◆ DOCUMENT PASSAGE ◆
-- Opening Marker --

299 lines
11 KiB
Plaintext
299 lines
11 KiB
Plaintext
Internet-Draft AI/Agent WG
|
|
Intended status: Standards Track March 2026
|
|
Expires: September 15, 2026
|
|
|
|
|
|
Dynamic Agent Trust Scoring (DATS)
|
|
draft-dats-dynamic-agent-trust-scoring-00
|
|
|
|
Abstract
|
|
|
|
This document defines the Dynamic Agent Trust Scoring (DATS)
|
|
protocol, a mechanism for AI agents to build, assess, and
|
|
revoke trust relationships based on observed behavior over
|
|
time. Static authentication (certificates, API keys) verifies
|
|
identity but says nothing about whether an agent is reliable,
|
|
accurate, or well-behaved. DATS augments identity-based auth
|
|
with a numeric trust score that adjusts dynamically based on
|
|
interaction outcomes. The protocol defines trust score
|
|
computation, propagation between agents, decay over inactivity,
|
|
and threshold-based access policies. DATS is intentionally
|
|
simple: a single score per agent-pair, standard adjustment
|
|
events, and a JWT-based transport for trust assertions.
|
|
|
|
Status of This Memo
|
|
|
|
This Internet-Draft is submitted in full conformance with the
|
|
provisions of BCP 78 and BCP 79.
|
|
|
|
This document is intended to have Standards Track status.
|
|
Distribution of this memo is unlimited.

-- Closing Marker --

◆ PROBLEM STATEMENT ◆
Continue the Internet-Draft on Dynamic Agent Trust Scoring, beginning immediately after its final sentence.

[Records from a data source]

-- Opening Marker --

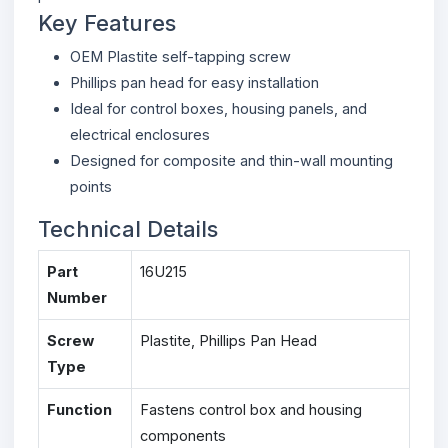
Key Features
OEM Plastite self-tapping screw
Phillips pan head for easy installation
Ideal for control boxes, housing panels, and
electrical enclosures
Designed for composite and thin-wall mounting
points
Technical Details
Part
16U215
Number
Screw
Plastite, Phillips Pan Head
Type
Function
Fastens control box and housing
components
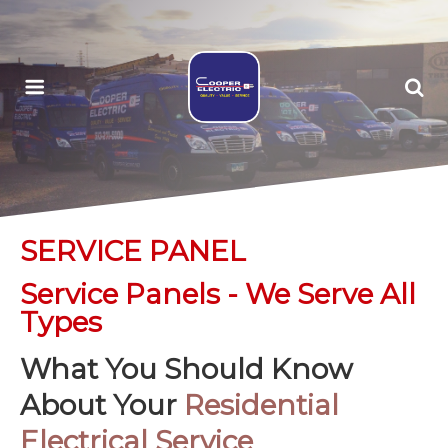
SERVICE PANEL
Service Panels - We Serve All
Types
What You Should Know
About Your
Residential
Electrical Service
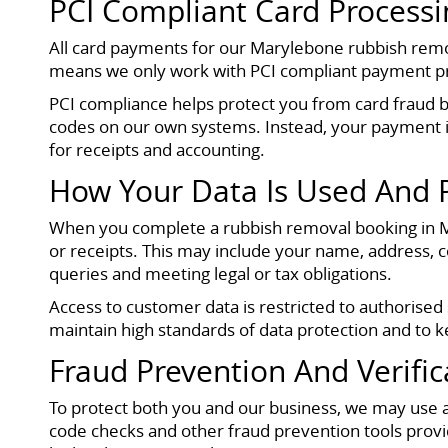
PCI Compliant Card Processi
All card payments for our Marylebone rubbish remov
means we only work with PCI compliant payment proc
PCI compliance helps protect you from card fraud by
codes on our own systems. Instead, your payment i
for receipts and accounting.
How Your Data Is Used And 
When you complete a rubbish removal booking in Ma
or receipts. This may include your name, address, c
queries and meeting legal or tax obligations.
Access to customer data is restricted to authorise
maintain high standards of data protection and to
Fraud Prevention And Verific
To protect both you and our business, we may use ad
code checks and other fraud prevention tools prov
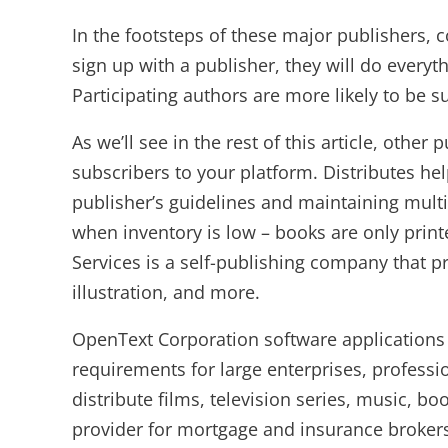
In the footsteps of these major publishers, 
sign up with a publisher, they will do everyt
Participating authors are more likely to be 
As we’ll see in the rest of this article, ot
subscribers to your platform. Distributes he
publisher’s guidelines and maintaining mul
when inventory is low – books are only print
Services is a self-publishing company that pr
illustration, and more.
OpenText Corporation software application
requirements for large enterprises, profes
distribute films, television series, music, 
provider for mortgage and insurance brokers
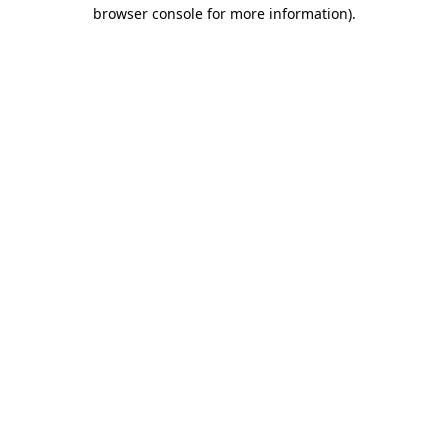
browser console for more information).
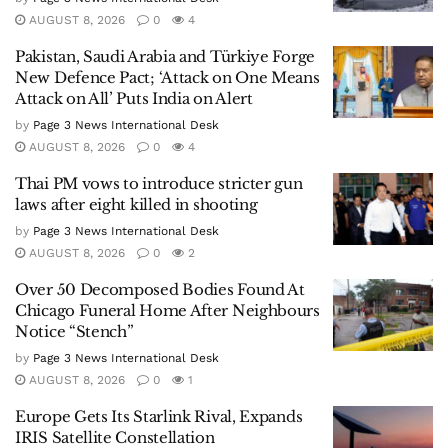
AUGUST 8, 2026
0
4
Pakistan, Saudi Arabia and Türkiye Forge
New Defence Pact; ‘Attack on One Means
Attack on All’ Puts India on Alert
by
Page 3 News International Desk
AUGUST 8, 2026
0
4
Thai PM vows to introduce stricter gun
laws after eight killed in shooting
by
Page 3 News International Desk
AUGUST 8, 2026
0
2
Over 50 Decomposed Bodies Found At
Chicago Funeral Home After Neighbours
Notice “Stench”
by
Page 3 News International Desk
AUGUST 8, 2026
0
1
Europe Gets Its Starlink Rival, Expands
IRIS Satellite Constellation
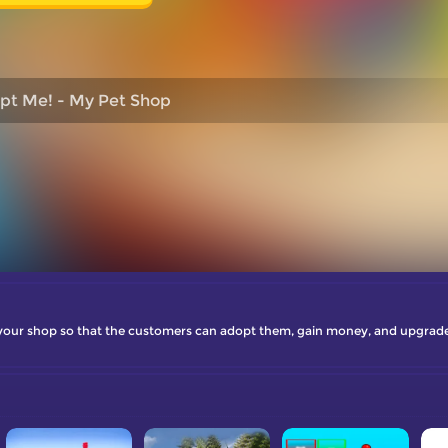
pt Me! - My Pet Shop
 your shop so that the customers can adopt them, gain money, and upgrade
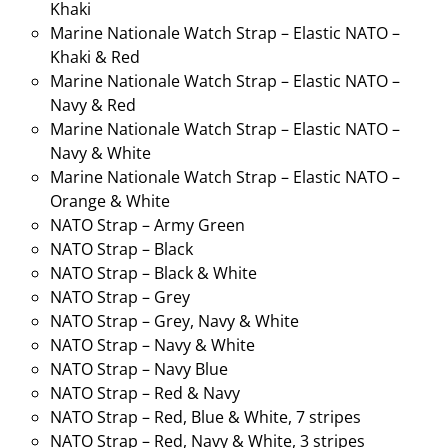
Khaki
Marine Nationale Watch Strap – Elastic NATO –
Khaki & Red
Marine Nationale Watch Strap – Elastic NATO –
Navy & Red
Marine Nationale Watch Strap – Elastic NATO –
Navy & White
Marine Nationale Watch Strap – Elastic NATO –
Orange & White
NATO Strap – Army Green
NATO Strap – Black
NATO Strap – Black & White
NATO Strap – Grey
NATO Strap – Grey, Navy & White
NATO Strap – Navy & White
NATO Strap – Navy Blue
NATO Strap – Red & Navy
NATO Strap – Red, Blue & White, 7 stripes
NATO Strap – Red, Navy & White, 3 stripes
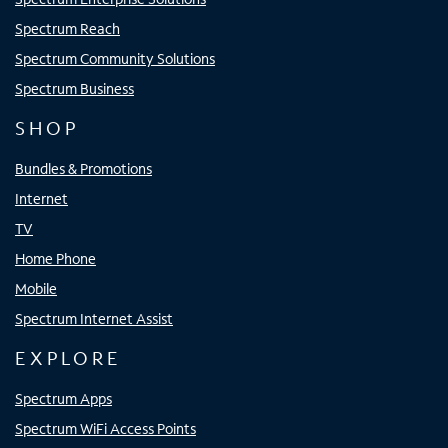
Spectrum Reach
Spectrum Community Solutions
Spectrum Business
SHOP
Bundles & Promotions
Internet
TV
Home Phone
Mobile
Spectrum Internet Assist
EXPLORE
Spectrum Apps
Spectrum WiFi Access Points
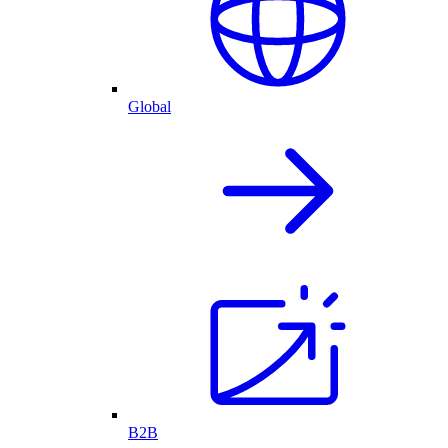
Global
B2B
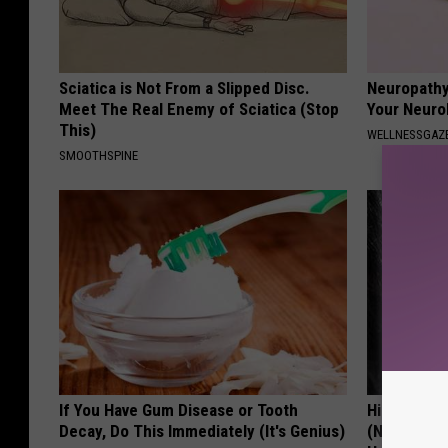
Sciatica is Not From a Slipped Disc.
Neuropathy
Meet The Real Enemy of Sciatica (Stop
Your Neurol
This)
WELLNESSGAZ
SMOOTHSPINE
If You Have Gum Disease or Tooth
Hidden Cau
Decay, Do This Immediately (It's Genius)
(Nothing to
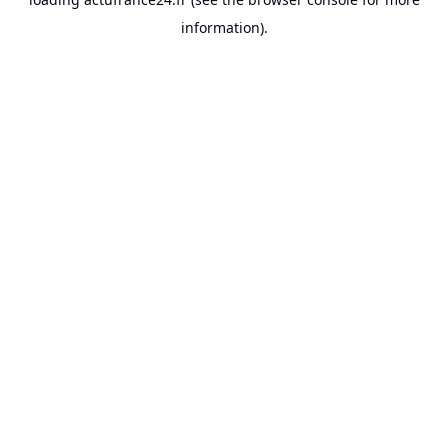
information).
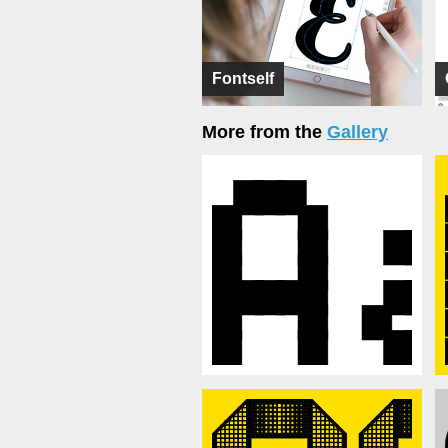
Fontself
More from the
Gallery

-- Closing Marker --

◆ EXPECTED ANSWER ◆
|
|
|
|
Table of Contents
|
|
|
|
1. Introduction
|
|
2. Terminology
|
|
3. Problem Statement
|
|
4. Trust Score Model
|
|
5. Trust Events and Adjustments
|
|
6. Trust Propagation
|
|
7. Threshold-Based Access Policies
|
|
8. Security Considerations
|
|
9. IANA Considerations
|
|
|
|
1. Introduction
|
|
|
|
The IETF has 98 drafts addressing agent identity and
|
|
authentication, providing strong mechanisms for verifying who
|
|
an agent is. But identity alone is insufficient for long-
|
|
running autonomous systems. A properly authenticated agent
|
|
may still produce bad results, violate expectations, or
|
|
degrade over time. Static certificates cannot capture this.
|
|
|
|
DATS adds a behavioral dimension to agent trust. It answers
|
|
the question: "I know who you are, but should I rely on you?"
|
|
The model is deliberately simple — a single floating-point
|
|
score between 0.0 and 1.0 per agent relationship — because
|
|
complex reputation systems tend to be gamed or ignored.
|
|
|
|
The protocol is inspired by:
|
|
- TCP congestion control: trust increases slowly (additive)
|
|
and decreases quickly (multiplicative) on failure.
|
|
- TLS certificate transparency: trust assertions are logged
|
|
for auditability.
|
|
- Web of trust (PGP): trust can propagate through
|
|
intermediaries, with attenuation.
|
|
|
|
2. Terminology
|
|
|
|
The key words "MUST", "MUST NOT", "REQUIRED", "SHALL", "SHALL
|
|
NOT", "SHOULD", "SHOULD NOT", "RECOMMENDED", "MAY", and
|
|
"OPTIONAL" in this document are to be interpreted as described
|
|
in RFC 2119 [RFC2119].
|
|
|
|
Trust Score: A floating-point value in [0.0, 1.0] representing
|
|
one agent's assessed reliability of another, based on observed
|
|
interaction outcomes.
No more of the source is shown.